I am trying to get nvidia acceleration working with Frigate and when I enable NVIDA GPU support, the app fails to start because
0/1 nodes are available: 1 Insufficient nvidia.com/gpu. preemption: 0/1 nodes are available: 1 No preemption victims found for incoming pod..
Digging further, the logs from nvidia-device-plugin-daemonset-gbdcp
show that it is dying:
2024/05/09 01:12:13 Starting FS watcher.
2024/05/09 01:12:13 Starting OS watcher.
2024/05/09 01:12:13 Starting Plugins.
2024/05/09 01:12:13 Loading configuration.
2024/05/09 01:12:13 Updating config with default resource matching patterns.
2024/05/09 01:12:13
Running with config:
{
"version": "v1",
"flags": {
"migStrategy": "none",
"failOnInitError": true,
"nvidiaDriverRoot": "/",
"gdsEnabled": false,
"mofedEnabled": false,
"plugin": {
"passDeviceSpecs": false,
"deviceListStrategy": "envvar",
"deviceIDStrategy": "uuid"
}
},
"resources": {
"gpus": [
{
"pattern": "*",
"name": "nvidia.com/gpu"
}
]
},
"sharing": {
"timeSlicing": {
"resources": [
{
"name": "nvidia.com/gpu",
"devices": "all",
"replicas": 5
}
]
}
}
}
2024/05/09 01:12:13 Retreiving plugins.
2024/05/09 01:12:13 Detected NVML platform: found NVML library
2024/05/09 01:12:13 Detected non-Tegra platform: /sys/devices/soc0/family file not found
2024/05/09 01:12:14 Starting GRPC server for 'nvidia.com/gpu'
2024/05/09 01:12:14 Starting to serve 'nvidia.com/gpu' on /var/lib/kubelet/device-plugins/nvidia-gpu.sock
2024/05/09 01:12:14 Registered device plugin for 'nvidia.com/gpu' with Kubelet
2024/05/09 01:13:22 Received signal "terminated", shutting down.

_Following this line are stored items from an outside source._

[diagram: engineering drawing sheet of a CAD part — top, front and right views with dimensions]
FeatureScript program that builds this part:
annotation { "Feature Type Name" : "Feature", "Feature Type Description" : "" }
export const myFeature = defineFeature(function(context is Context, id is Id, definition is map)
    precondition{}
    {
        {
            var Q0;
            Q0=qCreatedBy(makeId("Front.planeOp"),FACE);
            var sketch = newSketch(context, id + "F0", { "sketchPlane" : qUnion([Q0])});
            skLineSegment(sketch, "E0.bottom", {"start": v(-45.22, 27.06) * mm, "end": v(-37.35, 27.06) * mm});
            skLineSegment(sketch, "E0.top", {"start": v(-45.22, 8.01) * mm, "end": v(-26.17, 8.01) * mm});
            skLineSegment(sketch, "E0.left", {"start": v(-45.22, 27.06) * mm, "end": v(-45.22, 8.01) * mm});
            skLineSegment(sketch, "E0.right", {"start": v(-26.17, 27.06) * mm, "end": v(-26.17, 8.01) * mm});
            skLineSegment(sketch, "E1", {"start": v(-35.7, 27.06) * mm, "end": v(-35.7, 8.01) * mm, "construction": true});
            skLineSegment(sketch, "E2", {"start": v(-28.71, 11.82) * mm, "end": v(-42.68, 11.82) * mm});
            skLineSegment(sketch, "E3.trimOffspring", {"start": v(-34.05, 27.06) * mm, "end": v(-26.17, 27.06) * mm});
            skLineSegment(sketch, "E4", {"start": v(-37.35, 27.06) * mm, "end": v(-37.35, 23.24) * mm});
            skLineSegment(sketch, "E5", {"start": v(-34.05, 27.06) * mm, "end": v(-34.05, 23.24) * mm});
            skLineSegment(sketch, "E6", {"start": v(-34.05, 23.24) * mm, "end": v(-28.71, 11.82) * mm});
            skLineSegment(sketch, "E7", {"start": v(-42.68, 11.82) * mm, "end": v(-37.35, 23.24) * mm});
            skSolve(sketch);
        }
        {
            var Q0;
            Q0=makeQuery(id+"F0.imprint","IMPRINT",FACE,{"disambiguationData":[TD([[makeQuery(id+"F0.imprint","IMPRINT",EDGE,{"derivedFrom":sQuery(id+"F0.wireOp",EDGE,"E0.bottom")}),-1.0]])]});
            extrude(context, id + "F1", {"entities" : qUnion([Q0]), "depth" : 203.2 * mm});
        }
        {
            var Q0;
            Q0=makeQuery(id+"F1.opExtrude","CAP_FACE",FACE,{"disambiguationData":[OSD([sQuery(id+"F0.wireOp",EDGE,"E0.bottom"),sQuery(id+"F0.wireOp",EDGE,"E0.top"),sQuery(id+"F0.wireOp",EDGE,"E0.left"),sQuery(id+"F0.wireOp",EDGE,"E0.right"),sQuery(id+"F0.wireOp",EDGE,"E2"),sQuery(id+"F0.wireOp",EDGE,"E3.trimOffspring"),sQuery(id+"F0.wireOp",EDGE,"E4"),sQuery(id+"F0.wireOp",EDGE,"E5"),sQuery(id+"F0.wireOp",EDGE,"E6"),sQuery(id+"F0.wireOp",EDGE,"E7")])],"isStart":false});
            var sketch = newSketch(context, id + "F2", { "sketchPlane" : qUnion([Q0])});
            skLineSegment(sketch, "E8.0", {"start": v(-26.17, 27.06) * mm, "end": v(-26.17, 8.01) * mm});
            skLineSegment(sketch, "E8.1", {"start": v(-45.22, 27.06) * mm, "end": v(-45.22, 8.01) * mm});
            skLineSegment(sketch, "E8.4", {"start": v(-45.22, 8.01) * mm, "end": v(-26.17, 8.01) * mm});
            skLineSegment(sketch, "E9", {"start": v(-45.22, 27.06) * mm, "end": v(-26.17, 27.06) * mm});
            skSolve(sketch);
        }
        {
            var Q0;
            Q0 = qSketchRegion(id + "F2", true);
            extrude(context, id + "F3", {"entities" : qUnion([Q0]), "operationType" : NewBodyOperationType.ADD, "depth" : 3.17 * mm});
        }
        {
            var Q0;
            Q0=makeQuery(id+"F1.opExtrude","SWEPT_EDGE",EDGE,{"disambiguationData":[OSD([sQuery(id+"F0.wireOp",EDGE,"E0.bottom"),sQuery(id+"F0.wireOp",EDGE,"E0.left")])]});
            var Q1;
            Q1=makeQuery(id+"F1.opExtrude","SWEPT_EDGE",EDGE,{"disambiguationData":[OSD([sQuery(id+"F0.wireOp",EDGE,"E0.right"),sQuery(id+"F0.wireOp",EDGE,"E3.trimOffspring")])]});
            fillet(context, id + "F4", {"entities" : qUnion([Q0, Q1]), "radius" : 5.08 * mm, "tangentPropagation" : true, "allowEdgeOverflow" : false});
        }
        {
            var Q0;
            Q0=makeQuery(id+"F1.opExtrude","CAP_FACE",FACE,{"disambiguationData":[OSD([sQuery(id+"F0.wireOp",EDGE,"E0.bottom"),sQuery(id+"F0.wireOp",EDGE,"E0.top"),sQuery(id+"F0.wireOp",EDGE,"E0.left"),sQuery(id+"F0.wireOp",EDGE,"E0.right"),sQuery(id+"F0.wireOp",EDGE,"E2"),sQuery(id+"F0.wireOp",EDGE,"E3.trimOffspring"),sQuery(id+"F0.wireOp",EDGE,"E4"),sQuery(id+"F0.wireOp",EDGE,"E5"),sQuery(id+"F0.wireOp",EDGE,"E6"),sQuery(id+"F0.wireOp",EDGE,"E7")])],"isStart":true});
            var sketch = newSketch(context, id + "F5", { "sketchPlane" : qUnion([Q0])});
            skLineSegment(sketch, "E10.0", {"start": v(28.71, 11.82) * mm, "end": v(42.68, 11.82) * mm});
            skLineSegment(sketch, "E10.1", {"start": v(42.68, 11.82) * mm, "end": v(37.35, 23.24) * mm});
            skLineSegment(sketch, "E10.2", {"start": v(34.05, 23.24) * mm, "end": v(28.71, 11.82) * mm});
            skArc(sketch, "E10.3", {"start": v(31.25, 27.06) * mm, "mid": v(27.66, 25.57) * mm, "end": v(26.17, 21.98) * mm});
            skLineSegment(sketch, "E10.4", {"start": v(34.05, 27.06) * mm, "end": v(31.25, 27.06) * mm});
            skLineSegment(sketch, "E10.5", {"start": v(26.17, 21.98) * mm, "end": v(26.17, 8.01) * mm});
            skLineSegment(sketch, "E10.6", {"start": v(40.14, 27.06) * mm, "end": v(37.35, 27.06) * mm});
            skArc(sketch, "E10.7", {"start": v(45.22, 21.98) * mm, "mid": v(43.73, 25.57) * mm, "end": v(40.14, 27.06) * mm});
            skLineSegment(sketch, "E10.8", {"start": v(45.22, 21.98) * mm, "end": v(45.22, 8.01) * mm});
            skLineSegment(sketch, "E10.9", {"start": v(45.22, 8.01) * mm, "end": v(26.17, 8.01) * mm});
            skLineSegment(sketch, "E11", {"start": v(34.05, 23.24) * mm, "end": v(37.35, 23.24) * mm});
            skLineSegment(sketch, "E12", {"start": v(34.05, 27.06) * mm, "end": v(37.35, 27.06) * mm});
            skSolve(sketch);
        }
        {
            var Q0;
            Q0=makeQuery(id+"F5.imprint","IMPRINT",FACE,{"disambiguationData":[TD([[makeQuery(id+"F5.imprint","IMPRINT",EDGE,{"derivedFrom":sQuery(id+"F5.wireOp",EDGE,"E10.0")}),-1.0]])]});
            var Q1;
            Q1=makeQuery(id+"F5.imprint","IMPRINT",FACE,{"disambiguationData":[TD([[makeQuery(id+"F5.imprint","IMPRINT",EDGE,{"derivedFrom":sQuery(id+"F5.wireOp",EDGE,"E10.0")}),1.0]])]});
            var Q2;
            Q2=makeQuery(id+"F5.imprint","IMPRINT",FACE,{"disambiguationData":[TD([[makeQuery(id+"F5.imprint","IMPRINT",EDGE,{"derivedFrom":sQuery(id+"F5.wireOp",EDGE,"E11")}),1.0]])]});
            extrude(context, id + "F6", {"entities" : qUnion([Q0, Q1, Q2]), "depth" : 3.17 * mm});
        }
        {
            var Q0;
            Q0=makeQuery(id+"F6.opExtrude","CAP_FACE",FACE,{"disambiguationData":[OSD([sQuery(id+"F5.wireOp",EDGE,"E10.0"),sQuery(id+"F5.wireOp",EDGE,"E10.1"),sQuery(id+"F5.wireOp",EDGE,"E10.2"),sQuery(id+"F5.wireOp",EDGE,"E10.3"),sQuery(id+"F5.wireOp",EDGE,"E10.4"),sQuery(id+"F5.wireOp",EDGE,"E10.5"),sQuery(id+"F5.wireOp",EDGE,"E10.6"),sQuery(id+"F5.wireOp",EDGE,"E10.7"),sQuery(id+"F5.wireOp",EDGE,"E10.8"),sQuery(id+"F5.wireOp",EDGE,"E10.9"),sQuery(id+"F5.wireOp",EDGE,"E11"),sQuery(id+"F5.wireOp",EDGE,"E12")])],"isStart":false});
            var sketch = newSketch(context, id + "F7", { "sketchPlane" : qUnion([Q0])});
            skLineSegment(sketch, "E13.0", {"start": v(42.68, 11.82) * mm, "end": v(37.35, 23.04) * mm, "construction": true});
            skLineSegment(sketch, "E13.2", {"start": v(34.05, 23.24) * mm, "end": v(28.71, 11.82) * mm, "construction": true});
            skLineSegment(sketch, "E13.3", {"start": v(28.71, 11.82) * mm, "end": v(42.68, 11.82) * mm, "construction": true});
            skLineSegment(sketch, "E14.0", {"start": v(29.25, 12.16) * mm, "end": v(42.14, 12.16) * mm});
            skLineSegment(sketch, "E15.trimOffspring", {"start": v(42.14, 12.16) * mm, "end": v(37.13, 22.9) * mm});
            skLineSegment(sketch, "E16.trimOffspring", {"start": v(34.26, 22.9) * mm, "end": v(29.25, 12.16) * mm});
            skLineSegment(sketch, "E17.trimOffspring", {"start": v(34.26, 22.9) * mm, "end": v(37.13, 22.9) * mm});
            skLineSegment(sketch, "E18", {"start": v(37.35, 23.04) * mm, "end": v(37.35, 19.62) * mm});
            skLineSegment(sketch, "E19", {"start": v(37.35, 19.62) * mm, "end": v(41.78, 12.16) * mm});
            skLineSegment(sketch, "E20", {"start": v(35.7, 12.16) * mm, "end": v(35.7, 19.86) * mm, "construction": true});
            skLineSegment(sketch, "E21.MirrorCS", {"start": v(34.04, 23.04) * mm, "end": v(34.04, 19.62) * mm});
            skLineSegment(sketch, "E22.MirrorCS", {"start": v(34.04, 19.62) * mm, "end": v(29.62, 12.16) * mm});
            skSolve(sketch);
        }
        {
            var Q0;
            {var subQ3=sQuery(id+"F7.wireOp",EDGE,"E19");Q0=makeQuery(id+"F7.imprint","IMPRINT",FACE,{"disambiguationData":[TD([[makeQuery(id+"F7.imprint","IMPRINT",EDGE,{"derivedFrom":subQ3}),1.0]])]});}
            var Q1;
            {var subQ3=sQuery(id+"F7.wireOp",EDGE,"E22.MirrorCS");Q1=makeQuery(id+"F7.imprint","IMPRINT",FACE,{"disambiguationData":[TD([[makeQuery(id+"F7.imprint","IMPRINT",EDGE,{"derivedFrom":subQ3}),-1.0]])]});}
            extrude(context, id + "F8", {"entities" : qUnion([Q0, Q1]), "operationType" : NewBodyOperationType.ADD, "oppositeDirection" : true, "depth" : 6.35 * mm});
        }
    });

2024/05/09 01:13:22 Stopping plugins.
2024/05/09 01:13:22 Stopping to serve 'nvidia.com/gpu' on /var/lib/kubelet/device-plugins/nvidia-gpu.sock
I am new to TrueNAS, and I have nvidia support working with Plex, but I can’t do 2 different apps. I know my card can do 4 streams at once because I had it working in Unraid, but I am a bit stumped.